Robert Kautuk is a photographer based in Kangiqtugaapik (Clyde River), Nunavut. He uses a digital SLR camera and drones to capture spectacular views of the Canadian Arctic and his community. With this technology, Kautuk captures rarely seen moments, activities and landscapes. His work foregrounds Inuit self-determination, and documents, preserves and celebrates traditional knowledge. He has worked as a photographer and researcher for organizations and projects such as the Ittaq Heritage and Research Centre, and is a driving force behind the Clyde River Knowledge Atlas—a digital platform that documents and records traditional knowledge while also encouraging Inuit community-led research.
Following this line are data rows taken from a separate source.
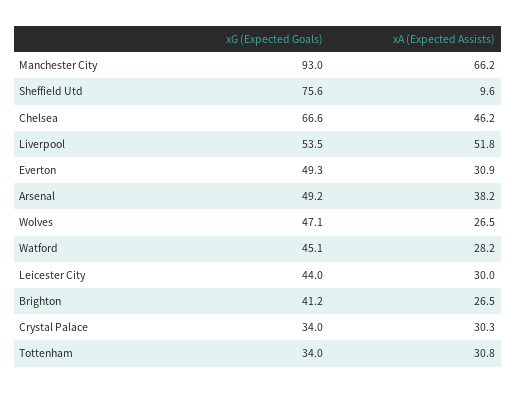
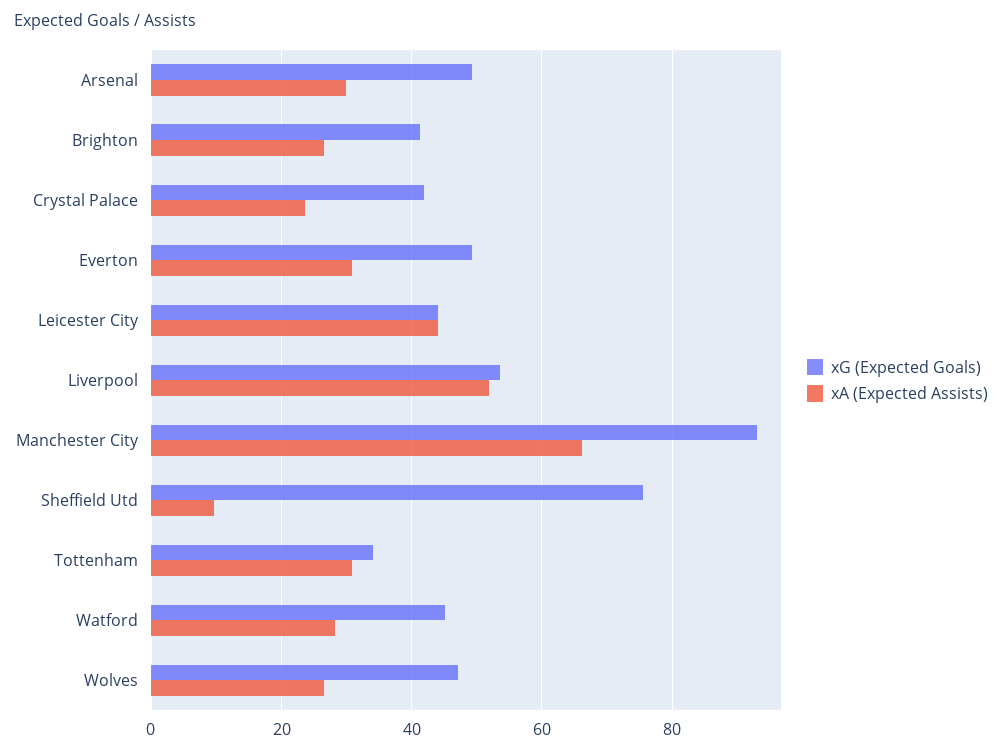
  {
    "xG (Expected Goals)": {
      "Manchester City": 93,
      "Sheffield Utd": 75.6,
-     "Chelsea": 66.6,
      "Liverpool": 53.5,
      "Everton": 49.3,
      "Arsenal": 49.2,
      "Wolves": 47.1,
      "Watford": 45.1,
      "Leicester City": 44,
      "Brighton": 41.2,
-     "Crystal Palace": 34,
+     "Crystal Palace": 42,
      "Tottenham": 34
    },
    "xA (Expected Assists)": {
      "Manchester City": 66.2,
      "Sheffield Utd": 9.6,
-     "Chelsea": 46.2,
      "Liverpool": 51.8,
      "Everton": 30.9,
-     "Arsenal": 38.2,
+     "Arsenal": 30,
      "Wolves": 26.5,
      "Watford": 28.2,
-     "Leicester City": 30,
+     "Leicester City": 44,
      "Brighton": 26.5,
-     "Crystal Palace": 30.3,
+     "Crystal Palace": 24,
      "Tottenham": 30.8
    }
  }

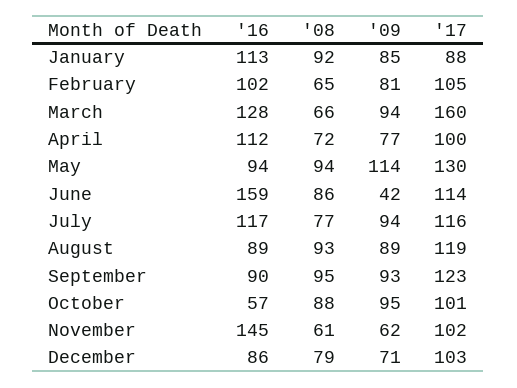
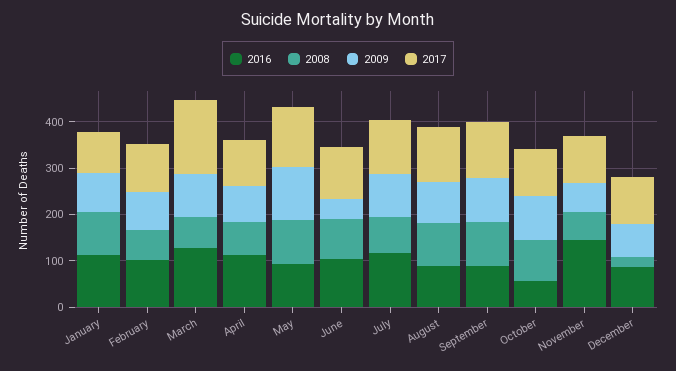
  {
    "'16": {
      "January": 113,
      "February": 102,
      "March": 128,
      "April": 112,
      "May": 94,
-     "June": 159,
+     "June": 100,
      "July": 117,
      "August": 89,
      "September": 90,
      "October": 57,
      "November": 145,
      "December": 86
    },
    "'08": {
      "January": 92,
      "February": 65,
      "March": 66,
      "April": 72,
      "May": 94,
      "June": 86,
      "July": 77,
      "August": 93,
      "September": 95,
      "October": 88,
      "November": 61,
-     "December": 79
+     "December": 20
    },
    "'09": {
      "January": 85,
      "February": 81,
      "March": 94,
      "April": 77,
      "May": 114,
      "June": 42,
      "July": 94,
      "August": 89,
      "September": 93,
      "October": 95,
      "November": 62,
      "December": 71
    },
    "'17": {
      "January": 88,
      "February": 105,
      "March": 160,
      "April": 100,
      "May": 130,
      "June": 114,
      "July": 116,
      "August": 119,
      "September": 123,
      "October": 101,
      "November": 102,
      "December": 103
    }
  }

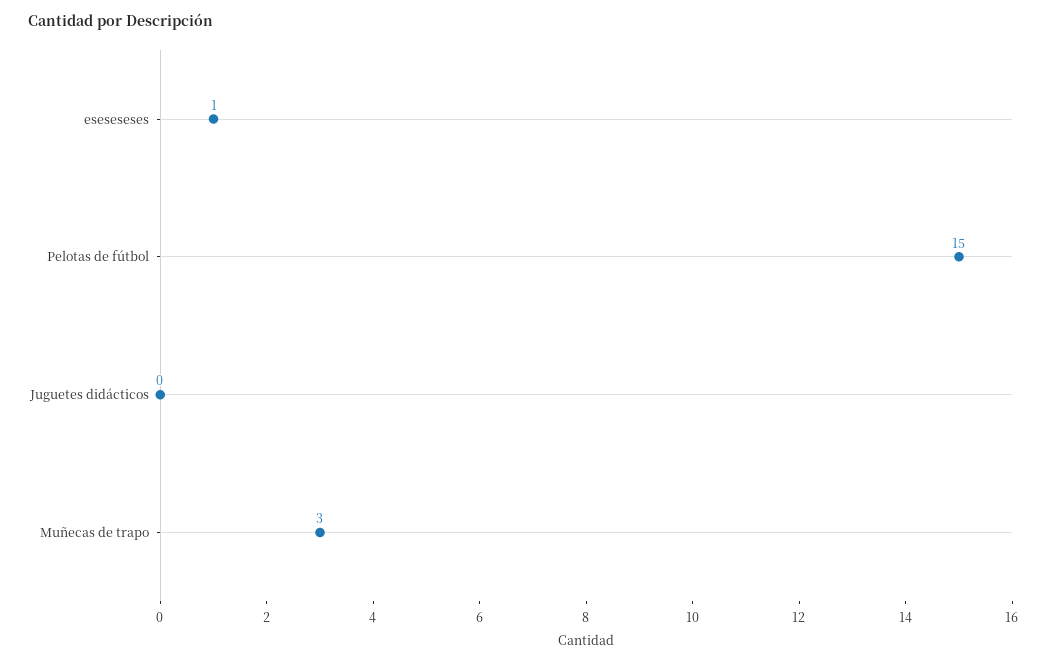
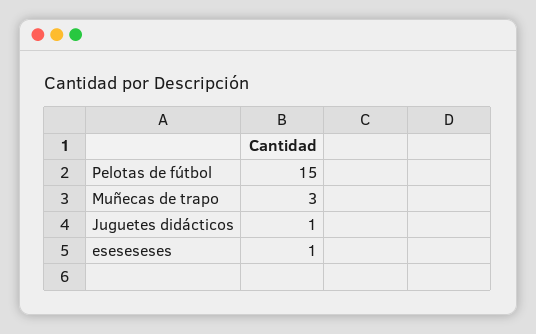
  {
    "eseseseses": 1,
    "Pelotas de fútbol": 15,
-   "Juguetes didácticos": 0,
+   "Juguetes didácticos": 1,
    "Muñecas de trapo": 3
  }

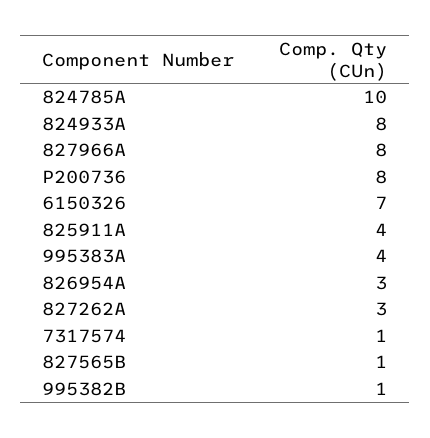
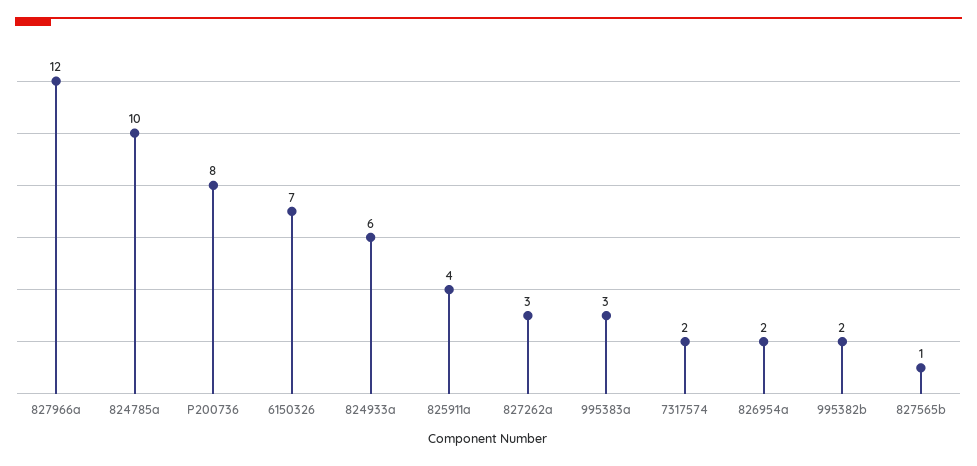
  {
    "824785A": 10,
-   "824933A": 8,
+   "824933A": 6,
-   "827966A": 8,
+   "827966A": 12,
    "P200736": 8,
    "6150326": 7,
    "825911A": 4,
-   "995383A": 4,
+   "995383A": 3,
-   "826954A": 3,
+   "826954A": 2,
    "827262A": 3,
-   "7317574": 1,
+   "7317574": 2,
    "827565B": 1,
-   "995382B": 1
+   "995382B": 2
  }

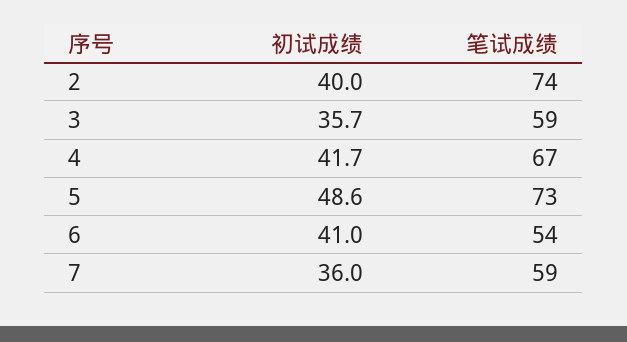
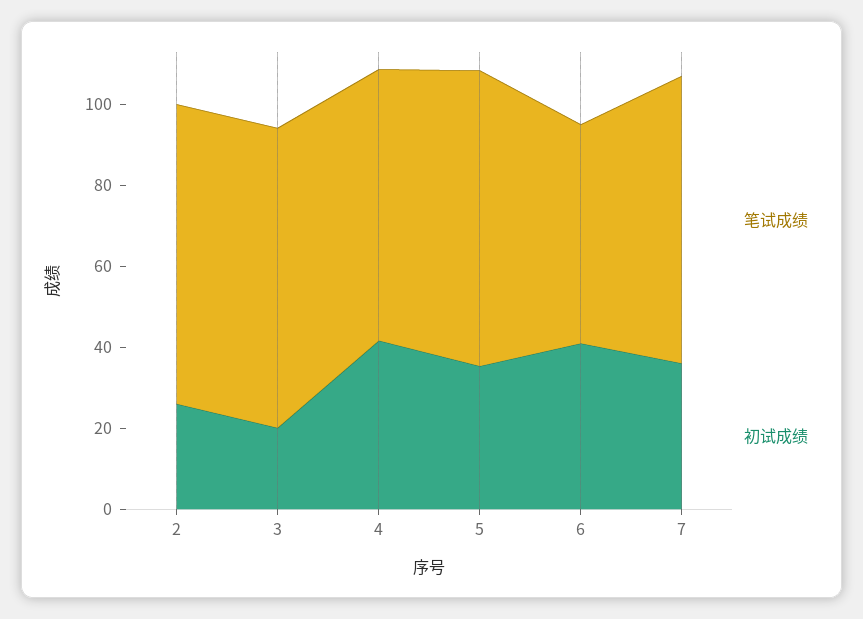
  {
    "初试成绩": {
-     "2": 40,
+     "2": 25,
-     "3": 35.7,
+     "3": 20,
      "4": 41.7,
-     "5": 48.6,
+     "5": 35,
      "6": 41,
      "7": 36
    },
    "笔试成绩": {
      "2": 74,
-     "3": 59,
+     "3": 75,
      "4": 67,
      "5": 73,
      "6": 54,
-     "7": 59
+     "7": 70
    }
  }

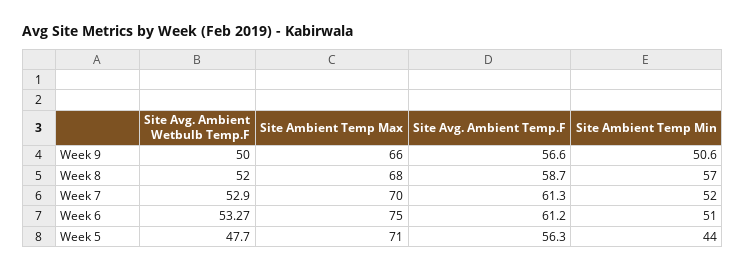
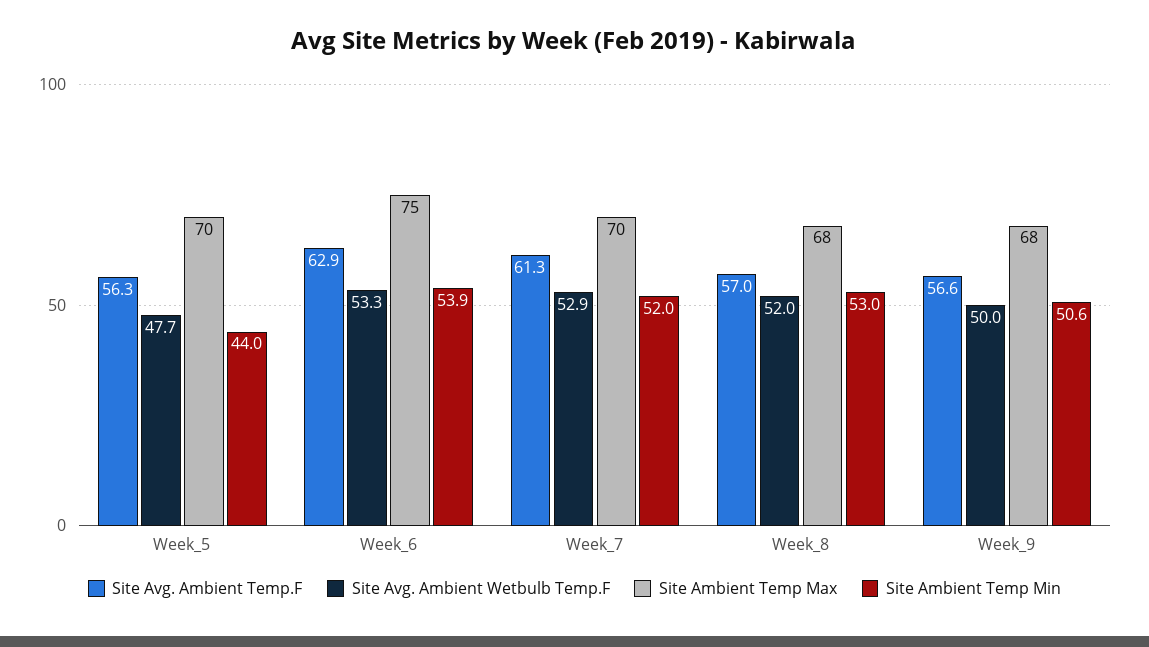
  {
    "Site Avg. Ambient Wetbulb Temp.F": {
      "Week 9": 50,
      "Week 8": 52,
      "Week 7": 52.9,
      "Week 6": 53.27,
      "Week 5": 47.7
    },
    "Site Ambient Temp Max": {
-     "Week 9": 66,
+     "Week 9": 68,
      "Week 8": 68,
      "Week 7": 70,
      "Week 6": 75,
-     "Week 5": 71
+     "Week 5": 70
    },
    "Site Avg. Ambient Temp.F": {
      "Week 9": 56.6,
-     "Week 8": 58.7,
+     "Week 8": 57,
      "Week 7": 61.3,
-     "Week 6": 61.2,
+     "Week 6": 62.9,
      "Week 5": 56.3
    },
    "Site Ambient Temp Min": {
      "Week 9": 50.6,
-     "Week 8": 57,
+     "Week 8": 53,
      "Week 7": 52,
-     "Week 6": 51,
+     "Week 6": 53.9,
      "Week 5": 44
    }
  }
Gabrielle L’Hirondelle Hill

Gabrielle L’Hirondelle Hill is a Métis artist and writer living on unceded Musqueam, Skwxwú7mesh, and Tsleil-Waututh territory. Her practice explores the history of found materials to enquire into concepts of land, property and economy. Often, her projects emerge from an interest in capitalism as an imposed, impermanent and vulnerable system, as well as in alternative economic modes. Her works have used found and readily sourced materials to address concepts such as private property, exchange and black-market economies. Hill is a member of BUSH gallery, an Indigenous artist collective seeking to decentre Eurocentric models of making and thinking about art, prioritizing instead land-based teachings and Indigenous knowledges.

Sanaz Mazinani

Sanaz Mazinani is an Iranian-born multidisciplinary artist, curator and educator based in Toronto. She holds an MFA from Stanford University and a BFA from the Ontario College of Art & Design. Working in photography, sculpture and large multimedia installations, she reflects upon digital culture in her art and asks how image circulation affects ideas of representation and perception. By exploring pattern, repetition and Islamic ornamentation, she aims to politicize image distribution. Mazinani's unique visual language invites viewers to critically reflect and rethink how we see.

Jalani Morgan

Jalani Morgan is a first-generation Canadian cultural anthropologist and photographer based in Toronto, whose body of work ranges from reportage to formal studio portraits. Primarily self-taught, Morgan’s photographic curiosity, craft and technical skills culminate in a multifaceted practice that chronicles visual representations of Black life and communities—both in a Canadian context as well as across the greater contemporary African diaspora. Morgan is the photo editor for West End Phoenix, an independent, non-profit community newspaper known for its diverse storytelling. He has established a 15-year career producing editorial works for various newspapers and magazines

Louie Palu

Canadian documentary filmmaker and photographer Louie Palu examines socio-political issues, such as war, in his work. For over 30 years, he has explored human rights conflicts, poverty and strife, both nationally and globally. Born in Canada to Italian immigrant parents who witnessed the violence of the Second World War, Palu grew up hearing their stories of trauma and poverty, later shaping his voice as a documentary photographer. Throughout his career, Palu has created 12 series that examine the humanity within conflict, affording his subjects agency while challenging stereotypes associated with conflict photography. His work also draws on the tension between the photograph as a document and as an art object.

Dawit L. Petros

Eritrean-born artist Dawit L. Petros lives and works in Chicago and Montreal. He spent his formative years in Ethiopia and Kenya before settling in Saskatchewan with his family in the 1980s. These experiences of migration helped shape his artistic practice. Through his work, Petros investigates the entanglements of colonialism and modernism that bind Africa and Europe, from both a historical and contemporary point of view. While his core medium is photography, he works across a range of other media, including sculpture, video, sound and installation. His photographs raise questions about displacement, identity and the transnational experience of cultural negotiation.